More disappointingly, a number of respondents continued to assert, without convincing evidence, that while the risks we raised were a market-wide problem they did not apply to their firm. In some cases this was due to the perception that actions already taken were effective in remediating the issues, even when it was still too soon to assess the outcomes. It is possible therefore, that some firms are taking false comfort about the extent to which the risks we raised apply to their own business models. Some specific areas where we saw weaknesses in firms’ responses were:
- Failure to consider the forward-looking implications of the issues raised, by assuming that past actions were sufficient to manage risks which were still evolving within the market.
- Assertions that the risks raised were not applicable to the firm, where this seemed to be contradicted by their own historic results.
- Some firms seemed content to rely on third parties to identify and mitigate risks on their behalf (for example, suggesting that Lloyd’s would guard against the risks of business plan optimism within its market, or that validators would identify if there was any corresponding shortfall in capital). We remind boards and senior management that they remain responsible in the first instance for managing and mitigating risks to their businesses.
We are also aware that, in taking actions to address poor performance, firms may decide to shrink particular books or even withdraw from certain lines of business. Others, however, may see this increased ‘churn’ of business as an opportunity to grow. Some might consider moving business from one underwriting platform to another. While there may be a clear commercial rationale as to why some business lines may be profitable for one firm (but not another), absent any change in the underlying risk characteristics (eg improvement in price, terms and/or conditions, reduction in exposure), we will look for evidence of boards considering carefully any opportunities presented to them to grow portfolios in such a manner.

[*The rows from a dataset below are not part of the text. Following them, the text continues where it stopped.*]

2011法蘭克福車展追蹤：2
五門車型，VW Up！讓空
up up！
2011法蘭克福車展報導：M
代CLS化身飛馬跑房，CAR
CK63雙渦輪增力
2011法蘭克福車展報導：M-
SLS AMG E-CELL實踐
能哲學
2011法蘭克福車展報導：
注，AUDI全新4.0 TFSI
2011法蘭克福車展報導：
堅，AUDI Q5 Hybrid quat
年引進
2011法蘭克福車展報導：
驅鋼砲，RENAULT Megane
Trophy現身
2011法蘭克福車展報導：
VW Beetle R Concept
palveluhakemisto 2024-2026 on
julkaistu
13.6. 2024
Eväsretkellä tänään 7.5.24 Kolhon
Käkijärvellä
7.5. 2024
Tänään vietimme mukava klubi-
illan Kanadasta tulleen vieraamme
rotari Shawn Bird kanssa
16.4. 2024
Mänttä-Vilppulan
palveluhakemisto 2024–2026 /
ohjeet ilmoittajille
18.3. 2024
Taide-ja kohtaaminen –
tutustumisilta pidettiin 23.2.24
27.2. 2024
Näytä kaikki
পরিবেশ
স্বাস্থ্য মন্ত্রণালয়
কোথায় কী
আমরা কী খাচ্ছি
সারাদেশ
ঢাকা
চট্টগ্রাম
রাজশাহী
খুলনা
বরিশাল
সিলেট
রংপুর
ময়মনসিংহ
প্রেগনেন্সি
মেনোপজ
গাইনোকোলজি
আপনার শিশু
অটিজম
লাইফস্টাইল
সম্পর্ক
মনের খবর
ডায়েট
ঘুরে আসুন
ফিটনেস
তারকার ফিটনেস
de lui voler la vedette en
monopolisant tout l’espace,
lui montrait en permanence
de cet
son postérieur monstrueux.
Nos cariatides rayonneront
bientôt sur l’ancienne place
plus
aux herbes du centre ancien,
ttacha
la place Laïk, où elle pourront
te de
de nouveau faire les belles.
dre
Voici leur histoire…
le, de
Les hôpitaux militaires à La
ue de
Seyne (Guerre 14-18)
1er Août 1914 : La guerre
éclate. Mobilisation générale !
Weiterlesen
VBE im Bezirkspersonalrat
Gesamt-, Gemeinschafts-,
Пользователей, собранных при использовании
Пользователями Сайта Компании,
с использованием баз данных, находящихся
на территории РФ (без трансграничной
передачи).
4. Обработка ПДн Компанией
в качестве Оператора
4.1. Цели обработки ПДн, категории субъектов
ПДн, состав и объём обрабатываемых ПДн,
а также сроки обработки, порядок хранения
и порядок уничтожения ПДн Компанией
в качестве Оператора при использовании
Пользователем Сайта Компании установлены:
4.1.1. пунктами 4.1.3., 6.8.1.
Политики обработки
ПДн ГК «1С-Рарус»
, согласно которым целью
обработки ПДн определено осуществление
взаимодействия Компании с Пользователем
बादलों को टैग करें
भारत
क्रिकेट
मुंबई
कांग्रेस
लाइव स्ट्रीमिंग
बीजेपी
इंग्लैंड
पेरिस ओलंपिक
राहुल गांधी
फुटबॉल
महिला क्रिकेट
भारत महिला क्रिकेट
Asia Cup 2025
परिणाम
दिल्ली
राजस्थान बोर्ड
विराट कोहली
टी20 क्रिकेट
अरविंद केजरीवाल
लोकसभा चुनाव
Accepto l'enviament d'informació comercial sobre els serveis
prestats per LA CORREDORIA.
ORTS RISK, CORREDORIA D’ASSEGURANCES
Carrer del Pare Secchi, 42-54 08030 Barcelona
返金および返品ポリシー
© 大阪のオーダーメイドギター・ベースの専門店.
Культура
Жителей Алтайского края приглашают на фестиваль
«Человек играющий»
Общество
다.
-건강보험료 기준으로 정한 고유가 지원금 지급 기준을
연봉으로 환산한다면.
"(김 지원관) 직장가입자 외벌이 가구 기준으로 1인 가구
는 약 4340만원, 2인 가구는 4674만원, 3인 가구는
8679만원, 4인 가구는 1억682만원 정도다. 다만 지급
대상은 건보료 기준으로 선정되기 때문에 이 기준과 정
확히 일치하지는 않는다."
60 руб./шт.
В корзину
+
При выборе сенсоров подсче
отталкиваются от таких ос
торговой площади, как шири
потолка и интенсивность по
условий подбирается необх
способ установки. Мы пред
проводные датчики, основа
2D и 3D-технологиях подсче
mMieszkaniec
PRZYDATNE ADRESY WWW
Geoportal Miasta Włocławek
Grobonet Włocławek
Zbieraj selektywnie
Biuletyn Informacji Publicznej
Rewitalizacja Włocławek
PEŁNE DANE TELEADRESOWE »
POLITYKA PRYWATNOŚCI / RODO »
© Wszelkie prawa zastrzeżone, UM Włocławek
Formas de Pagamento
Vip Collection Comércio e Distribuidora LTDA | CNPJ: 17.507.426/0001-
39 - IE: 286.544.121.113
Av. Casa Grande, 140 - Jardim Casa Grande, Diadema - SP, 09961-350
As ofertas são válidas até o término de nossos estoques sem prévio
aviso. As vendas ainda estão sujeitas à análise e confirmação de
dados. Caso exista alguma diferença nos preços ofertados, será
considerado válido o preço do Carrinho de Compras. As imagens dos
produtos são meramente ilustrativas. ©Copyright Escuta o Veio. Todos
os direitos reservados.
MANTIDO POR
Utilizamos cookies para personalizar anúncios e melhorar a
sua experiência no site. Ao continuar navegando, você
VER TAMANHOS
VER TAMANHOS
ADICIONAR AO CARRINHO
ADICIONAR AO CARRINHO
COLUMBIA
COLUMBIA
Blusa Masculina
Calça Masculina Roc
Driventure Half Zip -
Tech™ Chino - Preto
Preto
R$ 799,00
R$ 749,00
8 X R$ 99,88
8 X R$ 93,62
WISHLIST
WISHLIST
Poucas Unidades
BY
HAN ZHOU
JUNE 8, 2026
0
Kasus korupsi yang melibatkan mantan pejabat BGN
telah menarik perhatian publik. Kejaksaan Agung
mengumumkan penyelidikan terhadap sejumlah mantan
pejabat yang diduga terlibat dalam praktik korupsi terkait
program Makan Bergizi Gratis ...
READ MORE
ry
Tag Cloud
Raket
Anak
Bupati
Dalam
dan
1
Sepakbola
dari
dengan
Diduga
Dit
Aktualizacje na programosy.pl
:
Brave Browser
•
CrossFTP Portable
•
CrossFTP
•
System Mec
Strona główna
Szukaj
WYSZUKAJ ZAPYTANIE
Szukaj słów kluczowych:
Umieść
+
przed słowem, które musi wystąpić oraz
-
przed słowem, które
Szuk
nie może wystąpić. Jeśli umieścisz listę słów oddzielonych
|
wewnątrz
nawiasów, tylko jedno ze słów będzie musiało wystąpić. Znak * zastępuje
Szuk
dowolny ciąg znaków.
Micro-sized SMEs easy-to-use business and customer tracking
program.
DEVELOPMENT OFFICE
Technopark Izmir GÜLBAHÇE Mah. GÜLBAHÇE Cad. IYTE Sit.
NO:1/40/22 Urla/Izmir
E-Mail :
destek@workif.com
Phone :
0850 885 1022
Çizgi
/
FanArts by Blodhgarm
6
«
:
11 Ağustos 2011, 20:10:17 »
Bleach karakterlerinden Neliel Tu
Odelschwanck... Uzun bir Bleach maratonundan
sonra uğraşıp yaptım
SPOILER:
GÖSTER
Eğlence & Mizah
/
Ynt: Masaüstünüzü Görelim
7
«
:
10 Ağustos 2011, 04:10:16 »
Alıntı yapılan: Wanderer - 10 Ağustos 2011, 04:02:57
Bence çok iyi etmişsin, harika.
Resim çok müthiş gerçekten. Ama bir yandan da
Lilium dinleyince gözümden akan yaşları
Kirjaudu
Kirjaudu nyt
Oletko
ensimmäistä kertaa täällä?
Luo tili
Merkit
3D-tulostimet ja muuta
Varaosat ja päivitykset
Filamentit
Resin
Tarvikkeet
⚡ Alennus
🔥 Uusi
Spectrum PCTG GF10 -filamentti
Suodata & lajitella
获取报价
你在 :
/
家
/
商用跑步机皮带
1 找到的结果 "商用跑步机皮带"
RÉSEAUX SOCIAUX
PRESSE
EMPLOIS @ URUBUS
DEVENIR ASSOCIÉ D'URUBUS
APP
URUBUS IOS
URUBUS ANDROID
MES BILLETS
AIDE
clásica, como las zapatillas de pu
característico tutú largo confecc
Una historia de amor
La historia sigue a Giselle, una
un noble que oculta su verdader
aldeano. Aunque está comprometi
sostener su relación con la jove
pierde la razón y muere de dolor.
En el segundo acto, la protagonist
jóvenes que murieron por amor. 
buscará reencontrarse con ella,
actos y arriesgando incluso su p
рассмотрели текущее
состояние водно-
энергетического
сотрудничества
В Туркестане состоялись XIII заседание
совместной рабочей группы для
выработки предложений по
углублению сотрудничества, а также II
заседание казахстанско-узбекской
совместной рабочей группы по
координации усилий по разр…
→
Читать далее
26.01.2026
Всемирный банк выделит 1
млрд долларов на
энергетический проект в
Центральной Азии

We have also requested to be notified of any material acquisitions of such business, and firms should be prepared to demonstrate, in quantitative terms, why such action makes sense.
We are planning to meet with firms, where the response was considered to be disappointing, to give further feedback. We will look to request firms with poor recent underwriting results to provide us with a copy of their 2019 business plan, and a justification of why their plans are appropriate in light of the feedback provided in the letter published on 31 May 2018, and that any growth strategy is reflected in these business plans. Should we see evidence of firms not taking suitable actions to mitigate against the risks highlighted, we would consider taking further regulatory action where appropriate.